Kızamık, son yıllarda birçok ülke için tehdit oluşturan bir viral hastalık olarak dikkat çekmektedir. ABD’de ortaya çıkan son salgın endişeleri tırmandırırken, belirtilen 12 eyalette toplamda 222 vaka kaydedildi. Sağlık uzmanları, bu artışın ardındaki nedenleri ve alınması gereken tedbirleri değerlendirmeye başladı. Amerika Birleşik Devletleri’nin de içinde bulunduğu pek çok ülke, kızamık aşılamalarında yaşanan düşüş ile karşı karşıya. Bu durum ise, bağışıklık oranlarının azalması ve sonucunda yeni salgınların ortaya çıkma riskini artırmaktadır. İşte detaylar...
Kızamık hastalığı, son derece bulaşıcı bir virüs olan morbillivirus tarafından meydana gelmektedir. Enfekte bir kişi ile temas etmek, virüsün hızla yayılmasına zemin hazırlar. Aşı yapılan bireylerin sayısındaki düşüş, bu tür salgınların önlenmesinde en önemli faktör olarak öne çıkmaktadır. CDC (Hastalık Kontrol ve Önleme Merkezleri) tarafından yapılan açıklamalara göre, aşı oranlarındaki azalma, özellikle çocukluk çağındaki bireylerde gözlemlenmektedir. 2019 yılında, bazı eyaletlerde aşı karşıtı hareketlerin artmasıyla birlikte, kızamık aşılamaları da olumsuz etkilendi.
Bunun yanı sıra, yeni nesil ebeveynlerin aşılar hakkındaki bilgi kirliliğine maruz kalmaları ve sosyal medya platformları üzerinden yayılan yanlış bilgilere itibar etmeleri, aşı karşıtı tavırların güçlenmesine neden olmuştur. Sonuç olarak, aşılanmayan gruplar, kısa sürede geniş bir coğrafyada hükümetlerin kontrol edemediği salgınların merkez üssü haline gelebilmektedir. Bu, sadece bireysel sağlığı değil, aynı zamanda toplumsal sağlığı da tehdit eden bir durum oluşturur.
Sağlık otoriteleri, kızamık salgınına karşı en etkili önlemin aşılama olduğunu yinelemektedir. Uzmanlar, toplumun yüzde 95’inin aşılanmasının gerektiğini ifade ediyor. Bu oran sağlandığında, 'sürü bağışıklığı' adı verilen bir koruma geliştirilebilir ve virüsün yeni enfeksiyonlar oluşturmasının önüne geçilebilir.

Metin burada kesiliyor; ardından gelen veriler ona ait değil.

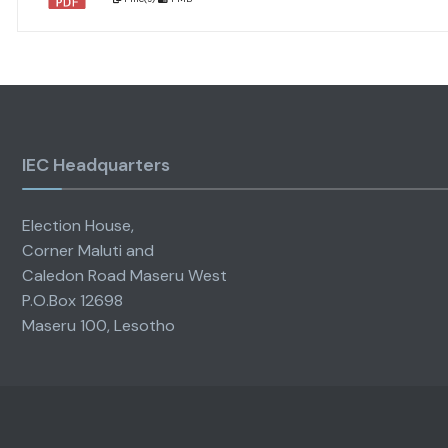
IEC Headquarters
Election House,
Corner Maluti and
Caledon Road Maseru West
P.O.Box 12698
Maseru 100, Lesotho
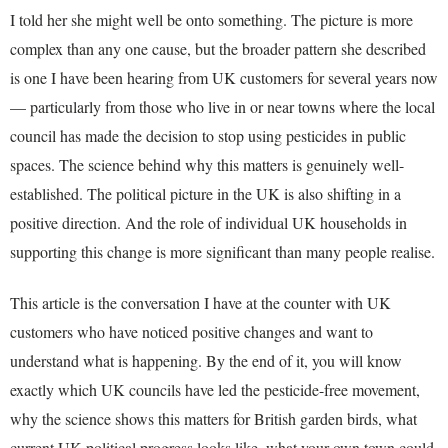
I told her she might well be onto something. The picture is more
complex than any one cause, but the broader pattern she described
is one I have been hearing from UK customers for several years now
— particularly from those who live in or near towns where the local
council has made the decision to stop using pesticides in public
spaces. The science behind why this matters is genuinely well-
established. The political picture in the UK is also shifting in a
positive direction. And the role of individual UK households in
supporting this change is more significant than many people realise.
This article is the conversation I have at the counter with UK
customers who have noticed positive changes and want to
understand what is happening. By the end of it, you will know
exactly which UK councils have led the pesticide-free movement,
why the science shows this matters for British garden birds, what
current UK political progress looks like, what your own town could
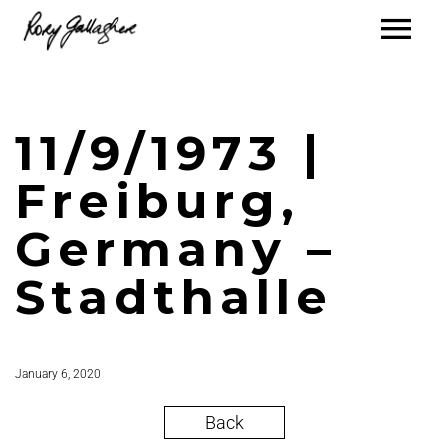
11/9/1973 |
Freiburg,
Germany –
Stadthalle
January 6, 2020
Back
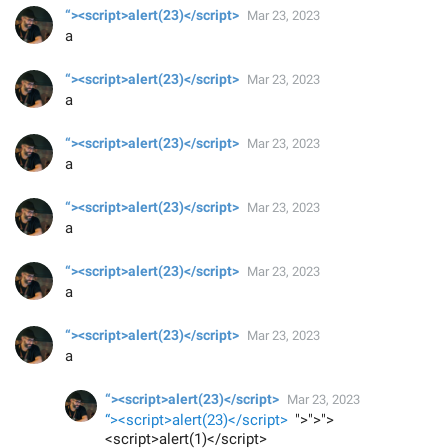
“><script>alert(23)</script>
Mar 23, 2023
a
“><script>alert(23)</script>
Mar 23, 2023
a
“><script>alert(23)</script>
Mar 23, 2023
a
“><script>alert(23)</script>
Mar 23, 2023
a
“><script>alert(23)</script>
Mar 23, 2023
a
“><script>alert(23)</script>
Mar 23, 2023
a
“><script>alert(23)</script>
Mar 23, 2023
“><script>alert(23)</script>
">">">
<script>alert(1)</script>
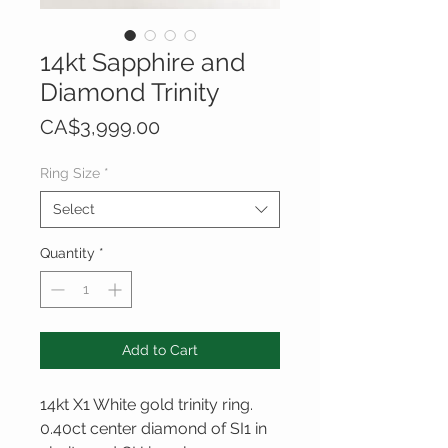
14kt Sapphire and
Diamond Trinity
Price
CA$3,999.00
Ring Size
*
Select
Quantity
*
Add to Cart
14kt X1 White gold trinity ring.
0.40ct center diamond of SI1 in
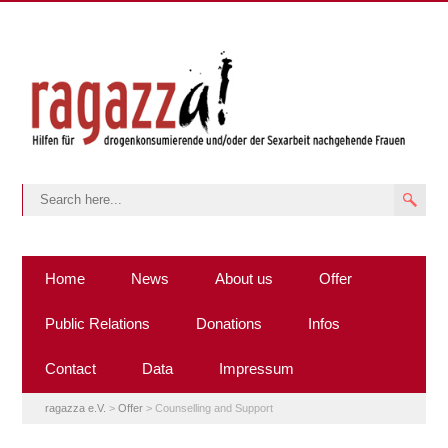
Home
News
About us
Offer
Public Relations
Donations
Infos
Contact
Data
Impressum
ragazza e.V.
>
Offer
>
Counselling and Support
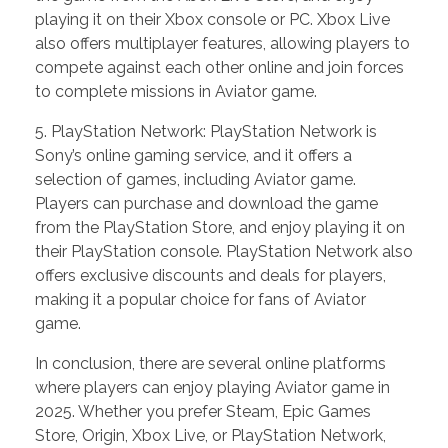
playing it on their Xbox console or PC. Xbox Live
also offers multiplayer features, allowing players to
compete against each other online and join forces
to complete missions in Aviator game.
5. PlayStation Network: PlayStation Network is
Sony’s online gaming service, and it offers a
selection of games, including Aviator game.
Players can purchase and download the game
from the PlayStation Store, and enjoy playing it on
their PlayStation console. PlayStation Network also
offers exclusive discounts and deals for players,
making it a popular choice for fans of Aviator
game.
In conclusion, there are several online platforms
where players can enjoy playing Aviator game in
2025. Whether you prefer Steam, Epic Games
Store, Origin, Xbox Live, or PlayStation Network,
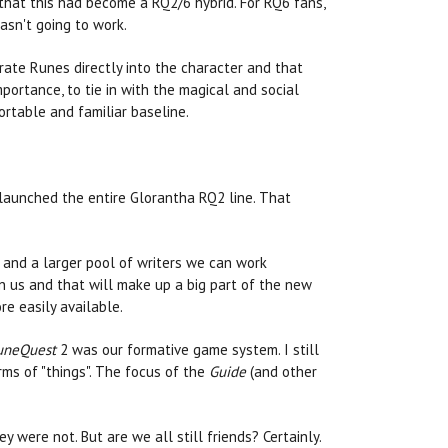
that this had become a RQ2/6 hybrid. For RQ6 fans,
asn't going to work.
rate Runes directly into the character and that
portance, to tie in with the magical and social
rtable and familiar baseline.
elaunched the entire Glorantha RQ2 line. That
 and a larger pool of writers we can work
n us and that will make up a big part of the new
e easily available.
uneQuest
2 was our formative game system. I still
rms of "things". The focus of the
Guide
(and other
y were not. But are we all still friends? Certainly.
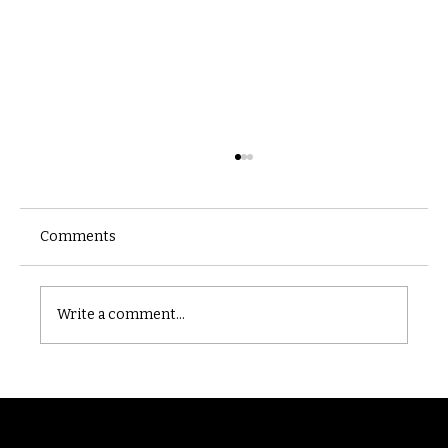
Comments
Castle catacomb
Write a comment...
Randomry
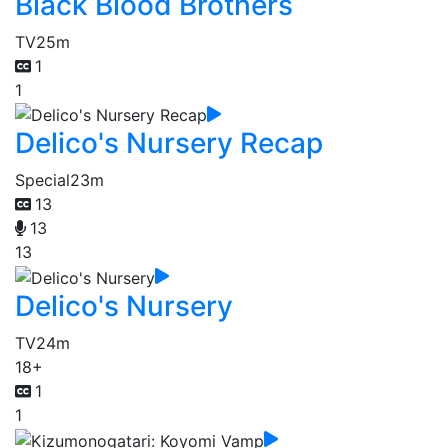
Black Blood Brothers
TV
25m
1
1
Delico's Nursery Recap
Special
23m
13
13
13
Delico's Nursery
TV
24m
18+
1
1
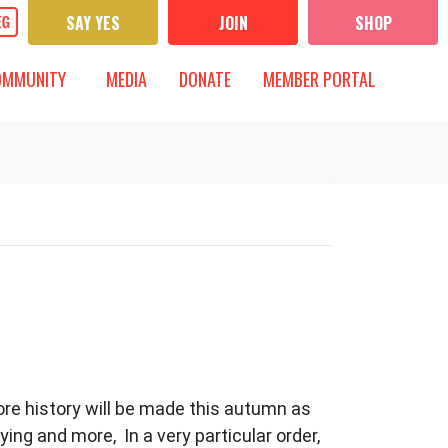
SAY YES
JOIN
SHOP
UNITY
MEDIA
 FOR
T)
OW SUBMENU FOR
SHOW SUBMENU FOR
OMMUNITY
MEDIA
DONATE
MEMBER PORTAL
more history will be made this autumn as
ng and more, In a very particular order,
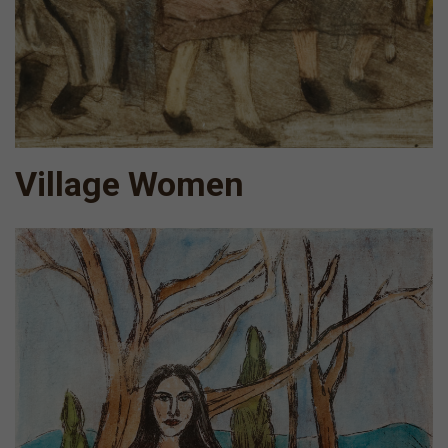
Village Women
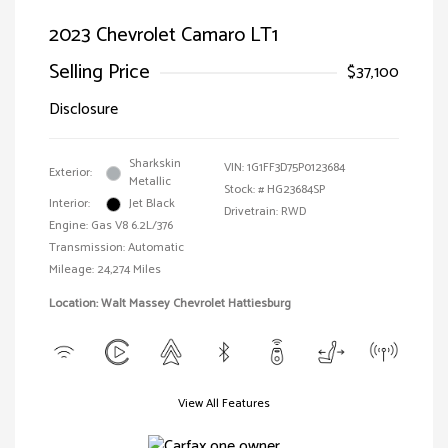
2023 Chevrolet Camaro LT1
Selling Price
$37,100
Disclosure
Sharkskin
VIN:
1G1FF3D75P0123684
Exterior:
Metallic
Stock: #
HG23684SP
Interior:
Jet Black
Drivetrain: RWD
Engine: Gas V8 6.2L/376
Transmission: Automatic
Mileage: 24,274 Miles
Location: Walt Massey Chevrolet Hattiesburg
View All Features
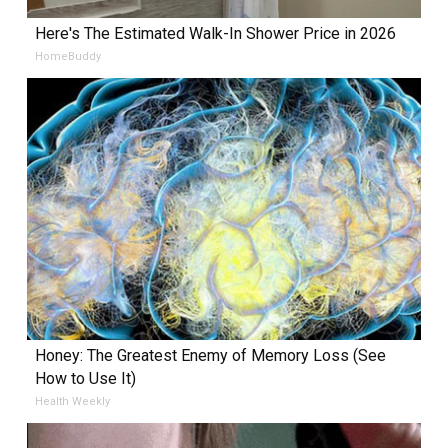
Here's The Estimated Walk-In Shower Price in 2026
HomeBuddy
Honey: The Greatest Enemy of Memory Loss (See
How to Use It)
Health Weekly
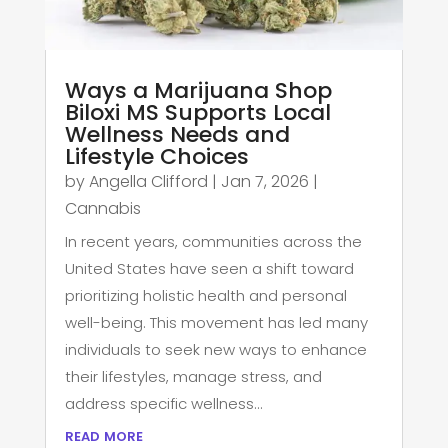
Ways a Marijuana Shop
Biloxi MS Supports Local
Wellness Needs and
Lifestyle Choices
by
Angella Clifford
|
Jan 7, 2026
|
Cannabis
In recent years, communities across the
United States have seen a shift toward
prioritizing holistic health and personal
well-being. This movement has led many
individuals to seek new ways to enhance
their lifestyles, manage stress, and
address specific wellness...
read more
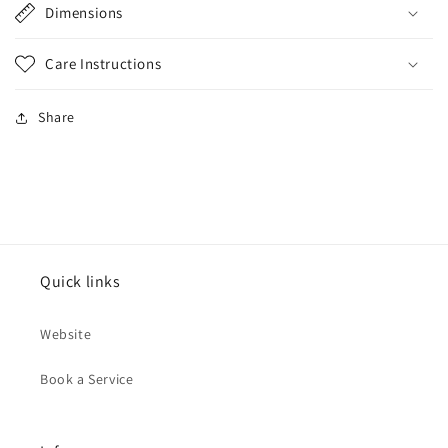
Dimensions
Care Instructions
Share
Quick links
Website
Book a Service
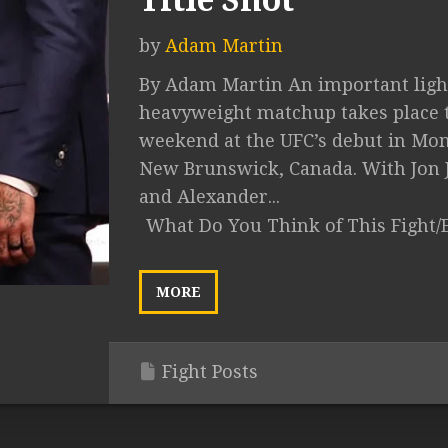
Title Shot
by
Adam Martin
By Adam Martin An important ligh
heavyweight matchup takes place 
weekend at the UFC’s debut in Mo
New Brunswick, Canada. With Jon 
and Alexander...
What Do You Think of This Fight/
MORE
Fight Posts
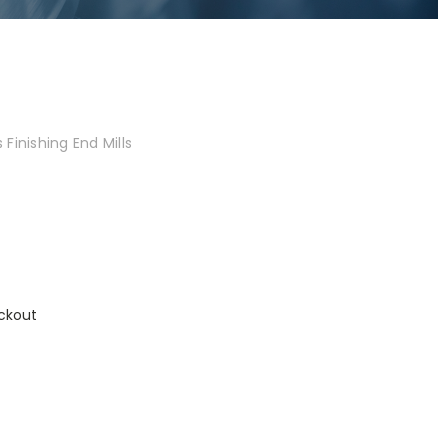
Finishing End Mills
ckout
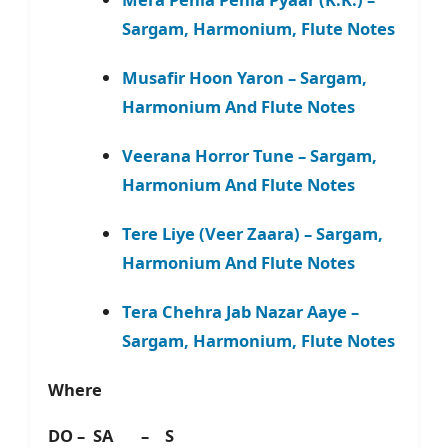
Sargam, Harmonium, Flute Notes
Musafir Hoon Yaron – Sargam,
Harmonium And Flute Notes
Veerana Horror Tune – Sargam,
Harmonium And Flute Notes
Tere Liye (Veer Zaara) – Sargam,
Harmonium And Flute Notes
Tera Chehra Jab Nazar Aaye –
Sargam, Harmonium, Flute Notes
Where
DO – SA – S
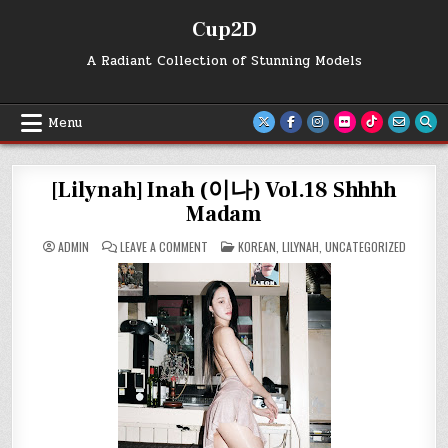
Skip
Cup2D
to
content
A Radiant Collection of Stunning Models
Menu
[Lilynah] Inah (이나) Vol.18 Shhhh
Madam
ON
POSTED
ADMIN
LEAVE A COMMENT
KOREAN
,
LILYNAH
,
UNCATEGORIZED
[LILYNAH]
IN
INAH
(이
나)
VOL.18
SHHHH
MADAM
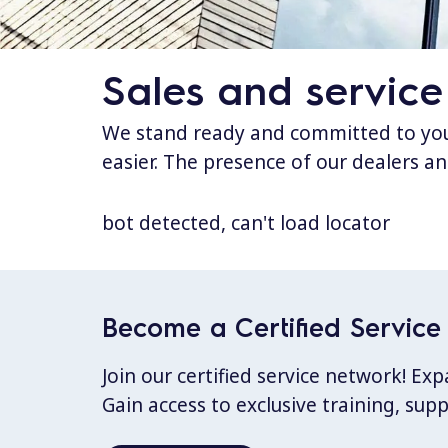
Sales and service
We stand ready and committed to your
easier. The presence of our dealers an
bot detected, can't load locator
Become a Certified Service 
Join our certified service network! E
Gain access to exclusive training, sup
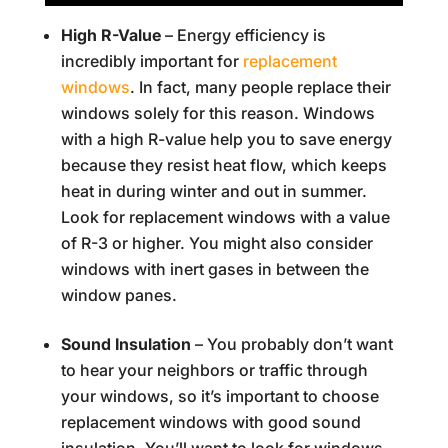
High R-Value
– Energy efficiency is
incredibly important for
replacement
windows
. In fact, many people replace their
windows solely for this reason. Windows
with a high R-value help you to save energy
because they resist heat flow, which keeps
heat in during winter and out in summer.
Look for replacement windows with a value
of R-3 or higher. You might also consider
windows with inert gases in between the
window panes.
Sound Insulation
– You probably don’t want
to hear your neighbors or traffic through
your windows, so it’s important to choose
replacement windows with good sound
insulation. You’ll want to look for windows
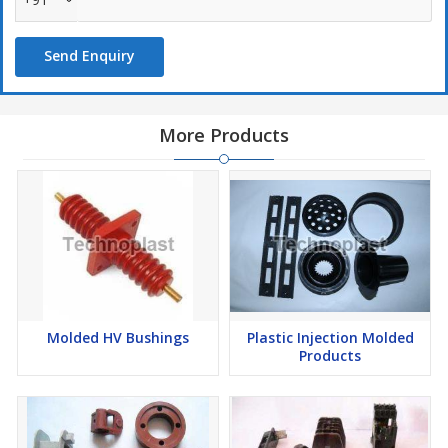
Send Enquiry
More Products
Molded HV Bushings
Plastic Injection Molded
Products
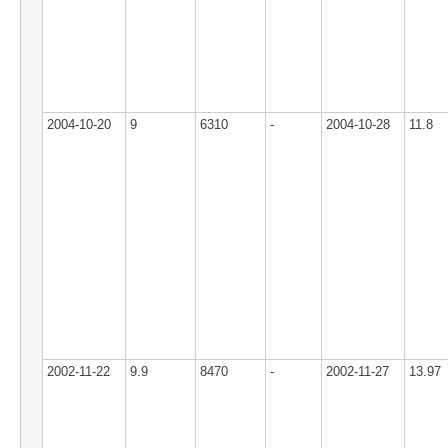
2004-10-20
9
6310
-
2004-10-28
11.8
2002-11-22
9.9
8470
-
2002-11-27
13.97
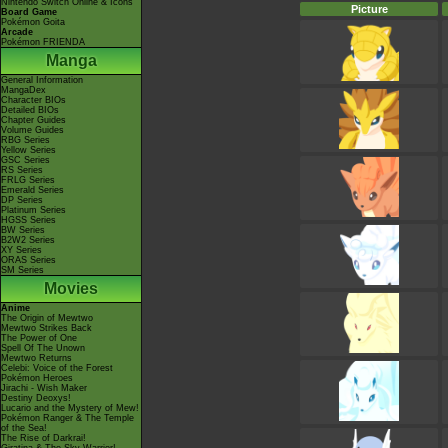
Nintendo Switch Online & Icons
Picture
Board Game
Pokémon Goita
Arcade
Pokémon FRIENDA
Manga
General Information
MangaDex
Character BIOs
Detailed BIOs
Chapter Guides
Volume Guides
RBG Series
Yellow Series
GSC Series
RS Series
FRLG Series
Emerald Series
DP Series
Platinum Series
HGSS Series
BW Series
B2W2 Series
XY Series
ORAS Series
SM Series
Movies
Anime
The Origin of Mewtwo
Mewtwo Strikes Back
The Power of One
Spell Of The Unown
Mewtwo Returns
Celebi: Voice of the Forest
Pokémon Heroes
Jirachi - Wish Maker
Destiny Deoxys!
Lucario and the Mystery of Mew!
Pokémon Ranger & The Temple
of the Sea!
The Rise of Darkrai!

Kızamık aşısı, genellikle çocukluk döneminde düzenli aşılama takvimine dâhil edilmektedir. Ancak bazı bireyler, aşılarını zamanında yaptırmayı ihmal edebilmekte ya da aşı karşıtı olabilmektedirler.
Son yapılan araştırmalar, ülkedeki bazı diğer viral enfeksiyonlar arasında giderek artan bir kızamık riski ile karşılaşılabileceğine işaret ediyor. Sağlık Bakanı, "Aşısız kalan bireyler için risk sürekli artmakta. Çocuklarımızı korumak için aşı olmalıyız" şeklinde açıklamalarda bulundu. Bunun yanı sıra, toplumsal farkındalığın artırılması adına bilgilendirme kampanyalarına ihtiyaç olduğu belirtilmektedir. Herkesin aşılanmasının sağlanması, toplum sağlığını korumak adına atılması gereken en büyük adımdır.
Sonuç olarak, ABD’deki kızamık salgını, hem sağlık çalışanları hem de ebeveynler için alarm verici bir durumdur. Yeni vakaların ortaya çıkması ile birlikte, aşılamanın yaygınlaştırılması ve bireylerin bilinçlendirilmesi büyük önem taşımaktadır. Salgınla mücadele edebilmek için toplumun her kesiminin el birliği içerisinde hareket etmesi gerekmektedir. Sağlık sisteminin üzerindeki bu yükün hafifletilmesi, herkesin aşılanmasıyla mümkün olacaktır. Aksi takdirde, gizli tehditlerin yeniden baş göstermesi kaçınılmaz olacaktır.